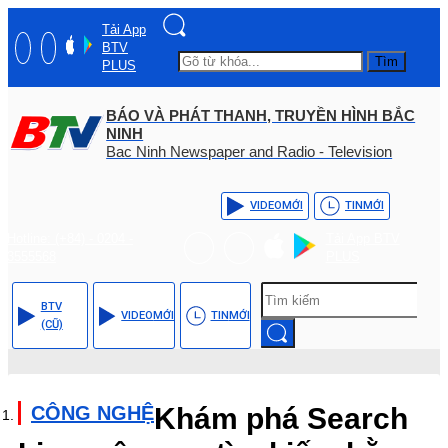
Tải App
BTV
Tìm
PLUS
BÁO VÀ PHÁT THANH, TRUYỀN HÌNH BẮC
NINH
Bac Ninh Newspaper and Radio - Television
VIDEO
MỚI
TIN
MỚI
Hotline: (+84) - 0204 -
Tải App BTV
3555568
PLUS
BTV
VIDEO
MỚI
TIN
MỚI
(CŨ)
CÔNG NGHỆ
Khám phá Search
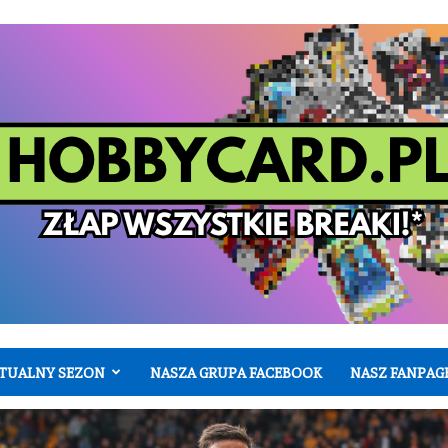
TUALNY SEZON
NASZA GRUPA FACEBOOK
NASZ FANPAG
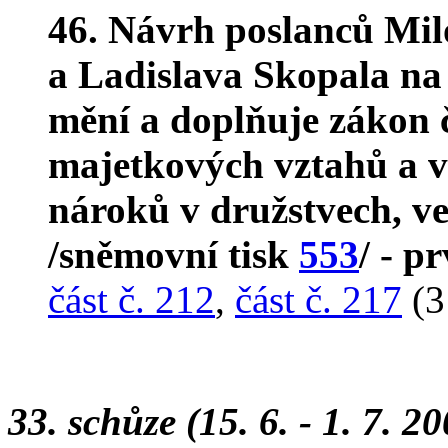
46. Návrh poslanců Mil
a Ladislava Skopala na
mění a doplňuje zákon č
majetkových vztahů a 
nároků v družstvech, ve
/sněmovní tisk
553
/ - p
část č. 212
,
část č. 217
(3
33. schůze (15. 6. - 1. 7. 2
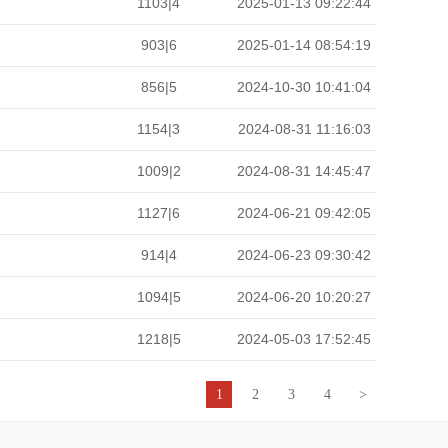
1103|4
2025-01-13 09:22:44
903|6
2025-01-14 08:54:19
856|5
2024-10-30 10:41:04
1154|3
2024-08-31 11:16:03
1009|2
2024-08-31 14:45:47
1127|6
2024-06-21 09:42:05
914|4
2024-06-23 09:30:42
1094|5
2024-06-20 10:20:27
1218|5
2024-05-03 17:52:45
1
2
3
4
>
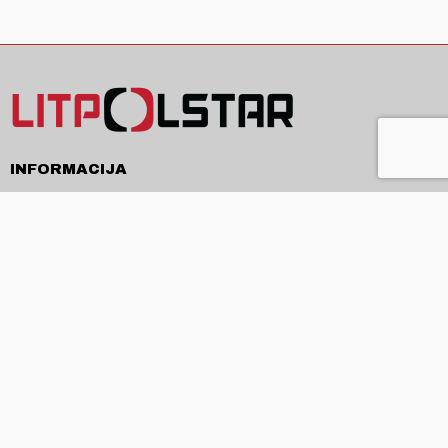
INFORMACIJA
Pristatymas
Pirkimo sąlygos ir taisyklės
Privatumo politika
Kontaktai
APIE
Apie mus
Produkcija ir paslaugos
Naujienos
ES projektai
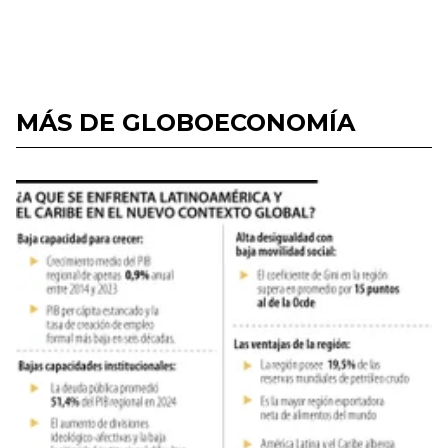
MÁS DE GLOBOECONOMÍA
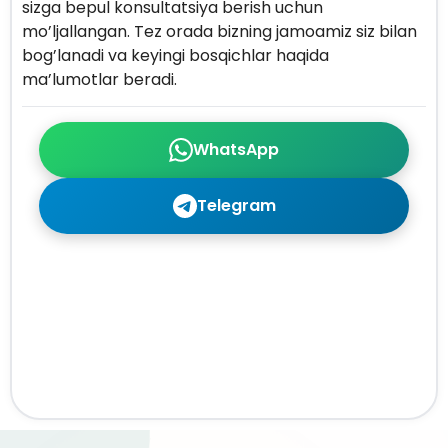
sizga bepul konsultatsiya berish uchun
mo’ljallangan. Tez orada bizning jamoamiz siz bilan
bog’lanadi va keyingi bosqichlar haqida
ma’lumotlar beradi.
WhatsApp
Telegram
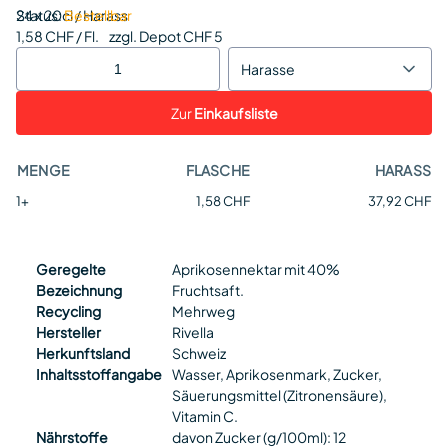
Status:
24 x 20cl / Harass
Bestellbar
1,58 CHF / Fl.
zzgl. Depot CHF 5
Harasse
Zur
Einkaufsliste
MENGE
FLASCHE
HARASS
1+
1,58 CHF
37,92 CHF
Geregelte
Aprikosennektar mit 40%
Bezeichnung
Fruchtsaft.
Recycling
Mehrweg
Hersteller
Rivella
Herkunftsland
Schweiz
Inhaltsstoffangabe
Wasser, Aprikosenmark, Zucker,
Säuerungsmittel (Zitronensäure),
Vitamin C.
Nährstoffe
davon Zucker (g/100ml): 12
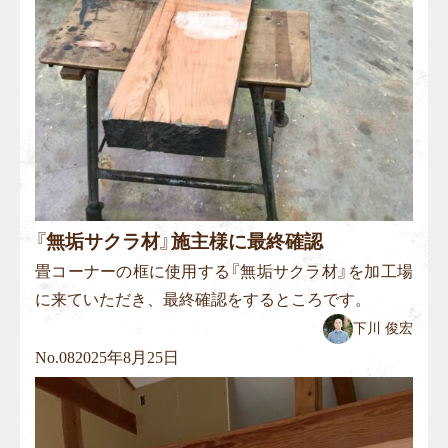
『無垢サクラ材』施主様に最終確認
畳コーナーの框に使用する『無垢サクラ材』を加工場
に来ていただき、最終確認をするところです。
下川 俊宏
No.
08
2025年8月25日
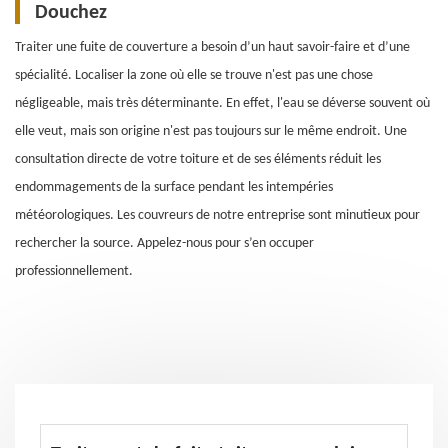
Douchez
Traiter une fuite de couverture a besoin d’un haut savoir-faire et d’une
spécialité. Localiser la zone où elle se trouve n'est pas une chose
négligeable, mais très déterminante. En effet, l'eau se déverse souvent où
elle veut, mais son origine n'est pas toujours sur le même endroit. Une
consultation directe de votre toiture et de ses éléments réduit les
endommagements de la surface pendant les intempéries
météorologiques. Les couvreurs de notre entreprise sont minutieux pour
rechercher la source. Appelez-nous pour s’en occuper
professionnellement.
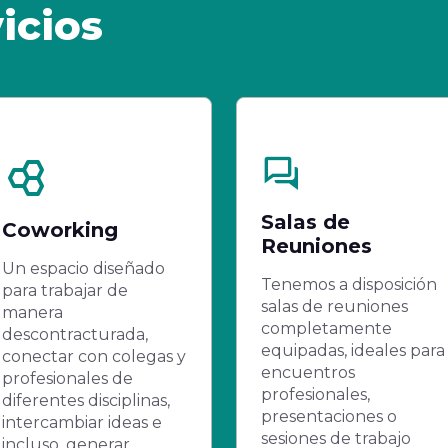
icios
Salas de
Coworking
Reuniones
Un espacio diseñado
Tenemos a disposición
para trabajar de
salas de reuniones
manera
completamente
descontracturada,
equipadas, ideales para
conectar con colegas y
encuentros
profesionales de
profesionales,
diferentes disciplinas,
presentaciones o
intercambiar ideas e
sesiones de trabajo
incluso, generar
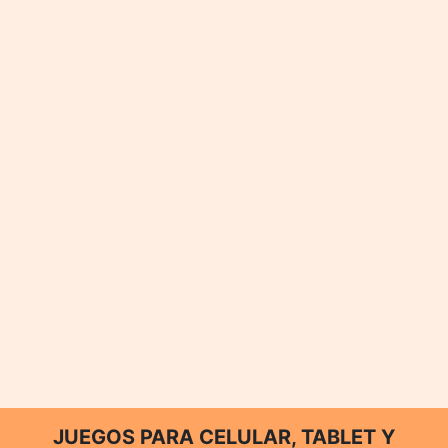
JUEGOS PARA CELULAR, TABLET Y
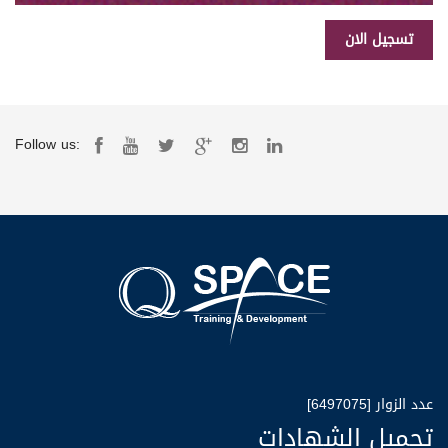
Follow us:
عدد الزوار [6497075]
تحميل الشهادات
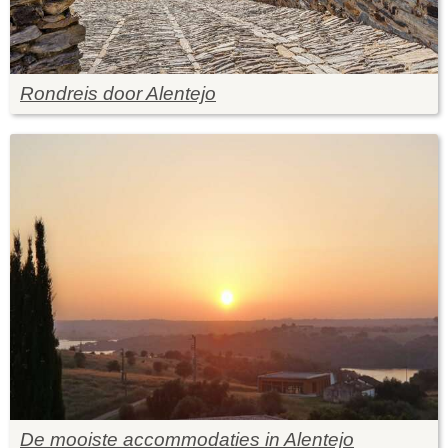
Rondreis door Alentejo
De mooiste accommodaties in Alentejo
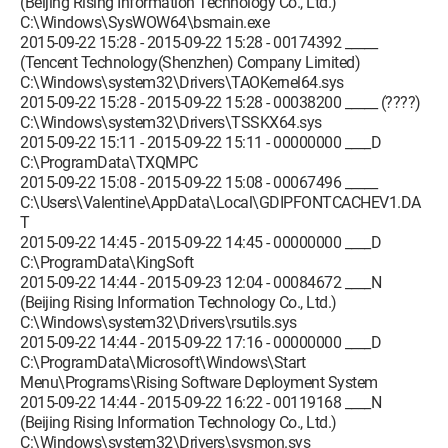
(Beijing Rising Information Technology Co., Ltd.)
C:\Windows\SysWOW64\bsmain.exe
2015-09-22 15:28 - 2015-09-22 15:28 - 00174392 _____
(Tencent Technology(Shenzhen) Company Limited)
C:\Windows\system32\Drivers\TAOKernel64.sys
2015-09-22 15:28 - 2015-09-22 15:28 - 00038200 _____ (????)
C:\Windows\system32\Drivers\TSSKX64.sys
2015-09-22 15:11 - 2015-09-22 15:11 - 00000000 ____D
C:\ProgramData\TXQMPC
2015-09-22 15:08 - 2015-09-22 15:08 - 00067496 _____
C:\Users\Valentine\AppData\Local\GDIPFONTCACHEV1.DA
T
2015-09-22 14:45 - 2015-09-22 14:45 - 00000000 ____D
C:\ProgramData\KingSoft
2015-09-22 14:44 - 2015-09-23 12:04 - 00084672 ____N
(Beijing Rising Information Technology Co., Ltd.)
C:\Windows\system32\Drivers\rsutils.sys
2015-09-22 14:44 - 2015-09-22 17:16 - 00000000 ____D
C:\ProgramData\Microsoft\Windows\Start
Menu\Programs\Rising Software Deployment System
2015-09-22 14:44 - 2015-09-22 16:22 - 00119168 ____N
(Beijing Rising Information Technology Co., Ltd.)
C:\Windows\system32\Drivers\sysmon.sys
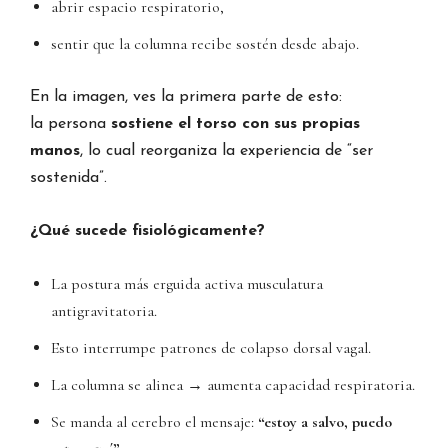
abrir espacio respiratorio,
sentir que la columna recibe sostén desde abajo.
En la imagen, ves la primera parte de esto:
la persona
sostiene el torso con sus propias
manos
, lo cual reorganiza la experiencia de “ser
sostenida”.
¿Qué sucede fisiológicamente?
La postura más erguida activa musculatura
antigravitatoria.
Esto interrumpe patrones de colapso dorsal vagal.
La columna se alinea → aumenta capacidad respiratoria.
Se manda al cerebro el mensaje:
“estoy a salvo, puedo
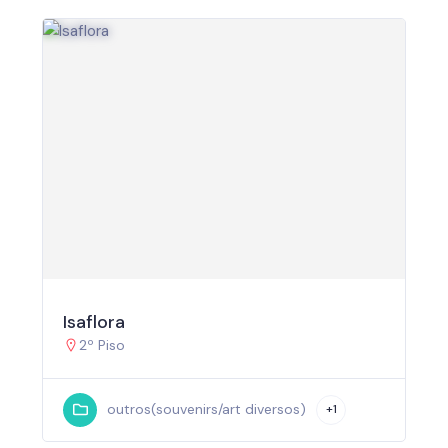
Isaflora
2º Piso
outros(souvenirs/art diversos)
+1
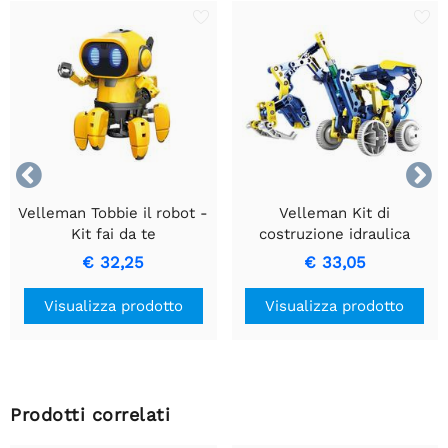


Velleman Tobbie il robot -
Velleman Kit di
Kit fai da te
costruzione idraulica
solare 12 in 1
€ 32,25
€ 33,05
Visualizza prodotto
Visualizza prodotto
Prodotti correlati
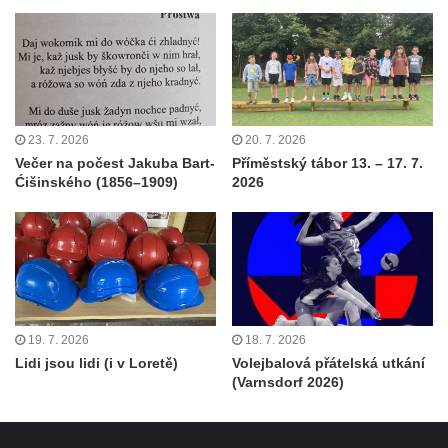
23. 7. 2026
20. 7. 2026
Večer na počest Jakuba Bart-
Příměstský tábor 13. – 17. 7.
Ćišinského (1856–1909)
2026
19. 7. 2026
18. 7. 2026
Lidi jsou lidi (i v Loretě)
Volejbalová přátelská utkání
(Varnsdorf 2026)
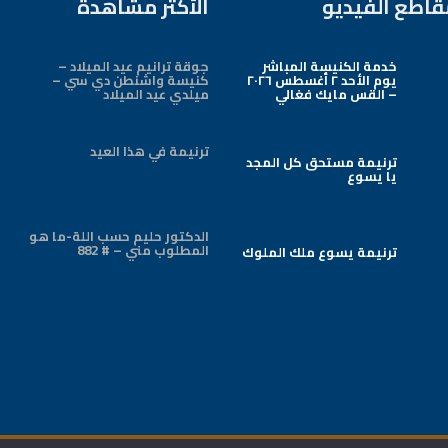
قاطع الفيديو
الأكثر مشاهدة
خدمة الكنيسة المباشر
جوقة ترانيم عيد الميلاد –
يوم الأحد ٢ أغسطس ٢٠٢٦
كنيسة واشنطن دي سي –
– القس مايك فغالي
ميلدي عيد الميلاد
Arabic Baptist DC
ترنيمة في هذا العيد
ترنيمة مستحق كل المجد
يا يسوع
Arabic Baptist DC
الدكتور حليم حسب اللة-ما هو
المطلوب مني – # 882
ترنيمة يسوع ملك الملوك
Arabic Baptist DC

· · ·

EXERCISE GOAL:
Gather each line of the listing above that contains the string "mais" and copy those lines out. Letter case counts when matching.

RESULT OF THIS EXERCISE:
négligeable, mais très déterminante. En effet, l'eau se déverse souvent où
elle veut, mais son origine n'est pas toujours sur le même endroit. Une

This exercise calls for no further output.